Check the records below line by line. Give the count of lines with "Sarfaraz", and nothing else.
=== Section Start ===
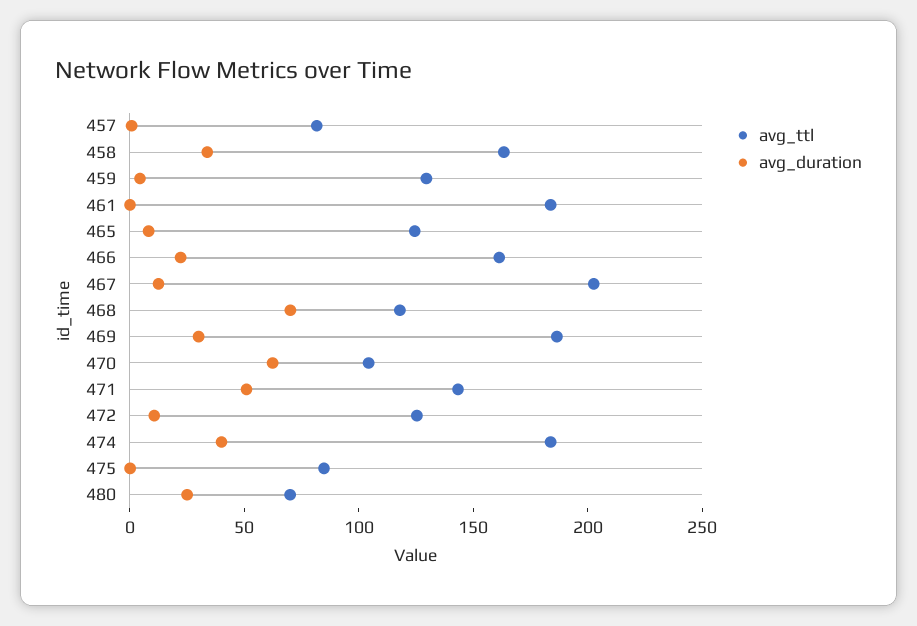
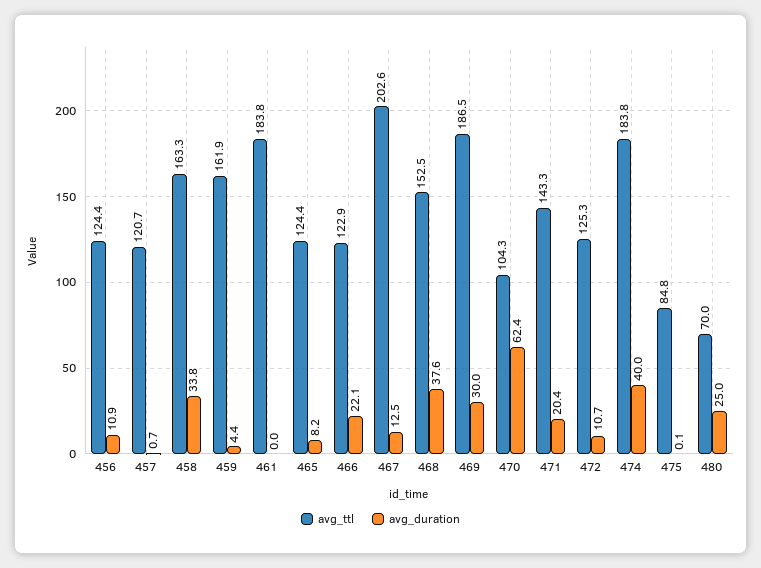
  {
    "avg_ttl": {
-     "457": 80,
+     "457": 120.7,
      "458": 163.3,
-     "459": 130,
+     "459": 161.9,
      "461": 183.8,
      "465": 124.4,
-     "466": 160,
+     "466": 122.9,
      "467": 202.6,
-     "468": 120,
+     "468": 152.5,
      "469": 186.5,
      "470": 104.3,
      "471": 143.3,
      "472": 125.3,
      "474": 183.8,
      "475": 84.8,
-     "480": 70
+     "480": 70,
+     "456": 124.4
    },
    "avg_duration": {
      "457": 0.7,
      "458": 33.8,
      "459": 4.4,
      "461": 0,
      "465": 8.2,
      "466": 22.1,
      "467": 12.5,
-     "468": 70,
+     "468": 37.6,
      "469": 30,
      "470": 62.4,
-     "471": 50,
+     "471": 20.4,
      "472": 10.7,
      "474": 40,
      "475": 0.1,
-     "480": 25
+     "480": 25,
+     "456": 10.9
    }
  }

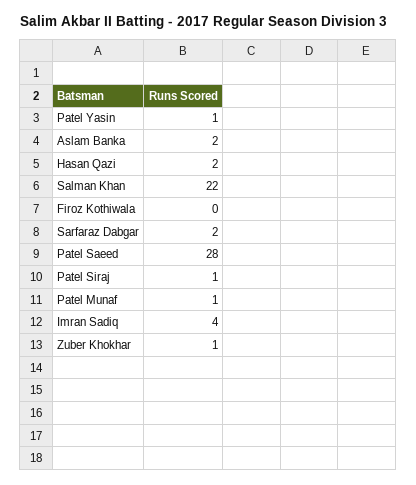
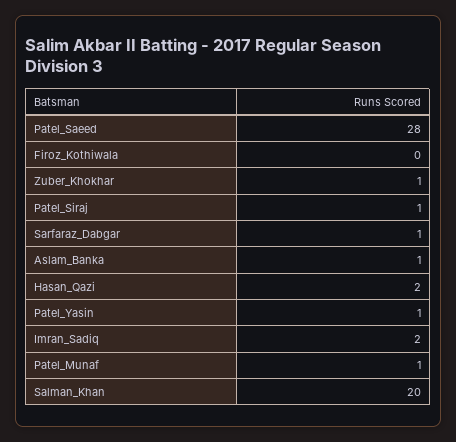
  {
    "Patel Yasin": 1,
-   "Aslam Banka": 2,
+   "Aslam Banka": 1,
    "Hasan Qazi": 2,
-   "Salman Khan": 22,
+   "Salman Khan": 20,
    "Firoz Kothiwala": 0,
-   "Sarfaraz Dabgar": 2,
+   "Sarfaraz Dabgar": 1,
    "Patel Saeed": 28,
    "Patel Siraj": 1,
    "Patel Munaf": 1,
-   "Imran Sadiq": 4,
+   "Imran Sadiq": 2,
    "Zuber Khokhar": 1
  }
=== Section End ===
Task output: 2